Inside the house is the sound of water, as a rushing wave of Moments crashes through the front door and pour into the foyer, filling up the house-between-clockstrokes in a tide of time. Lilian can hold it back, of course. She always could.

But this Xion can't maintain the house-between-moments without Lilian's power. And she just handed it over.

So she smiles, and in the tiniest heart, clenches her teeth and closes her eyes and thinks very hard about what she is doing.

'I'm the Hero of Everyone's Heart. Including Lilian's.'
'And Xion's.'
Lilian Rook     For the third time, even with the words 'tick' and 'tock', Lilian thinks to say "Yeah." As strange as it sounds out in her accent, this time she meant to say it from the start. "Everything exists in shapes we can't see. Even people. A big, complicated one, with one point being the moment they were born, and it sketches itself out from there. All we ever get to see are the slides. Like a medical scan. Strange little thin-slice pictures that we struggle to interpret, all part of something bigger and more complex than you'd be able to tell, and all you can do is keep watching them as they come until you figure it out. Whether it's beautiful or hideous. And just like you can't have a whole human body with just one slide, I suppose you can't have a full life, a full person even, with just one moment."

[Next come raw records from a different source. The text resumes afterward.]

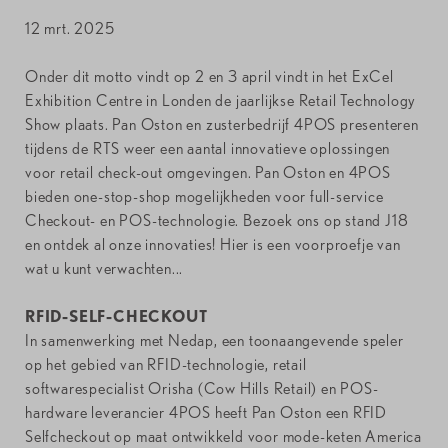
12 mrt. 2025
Onder dit motto vindt op 2 en 3 april vindt in het ExCel
Exhibition Centre in Londen de jaarlijkse Retail Technology
Show plaats. Pan Oston en zusterbedrijf 4POS presenteren
tijdens de RTS weer een aantal innovatieve oplossingen
voor retail check-out omgevingen. Pan Oston en 4POS
bieden one-stop-shop mogelijkheden voor full-service
Checkout- en POS-technologie. Bezoek ons op stand J18
en ontdek al onze innovaties! Hier is een voorproefje van
wat u kunt verwachten...
RFID-SELF-CHECKOUT
In samenwerking met Nedap, een toonaangevende speler
op het gebied van RFID-technologie, retail
softwarespecialist Orisha (Cow Hills Retail) en POS-
hardware leverancier 4POS heeft Pan Oston een RFID
Selfcheckout op maat ontwikkeld voor mode-keten America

    She only half-forces the single beat laugh that follows. "I don't blame you for trying. Swords are cool, I agree."

    "But if I had to assign volition to my selfishness, which I frequently do mind you, I'd have to think I selfishly swept Xion along to see *my* next slide, and the next one, and all the ones after that, without waiting. Being able to stop and examine every single one of them gets you a better idea of all the ins and outs, the nuances and errors of what you're looking at, but you'll never comprehend the whole thing with just the one. And one day, I'd like her to see enough to figure it out. To me I'm still printing out that full shape, a micron-thin layer at a time, but I'm hoping someone can eventually say it's a good one."

    And against all odds, Lilian doesn't seem as if she even has to 'manage' to stay still, when Xion reaches out to touch her. There's a little less force in her smile instead. "I'm surprised, you know. How much easier it is to talk to people 'like this'. Even if it's broken, or it doesn't count, it's something that matters to me; to know it. Maybe that can be the tip tail of the little detail that starts appearing in this frame and develops as it goes, hm?"

    "And I don't blame you for not predicting any of the silly things I'm saying now, of course. After all, there isn't enough time to say them in one moment. If I make the time, then nobody can hear them. And if I try to get through them all in order, the moment changes and they all come out different. That's how it always is for me."

    Lilian takes the offered sword, laying her fingers upon its hilt, without thinking, but her other hand lays its fingers on the back of Xion's instead. She tests to see if she can get out another laugh. It sounds more like a hoarse cough. "That's why the one thing I'm not any good at is telling people how I feel. The more I want to, the worse I am at it. But I think it'd be just too sad to keep this moment all to myself, where Xion never sees it, so I'll do my very best. I think it's unfitting of Xion to not get to experience something. And, I'm far too fond of Xion to leave any part of her behind."

    ". . . Yeah. You are."

. . . . .
. . . .
. . .

    It is a reasonable hour. Lilian has to make a phone call. Pick a day where nobody, not even Tamamo, will be home. One she can take off. She has Xion's number in hand.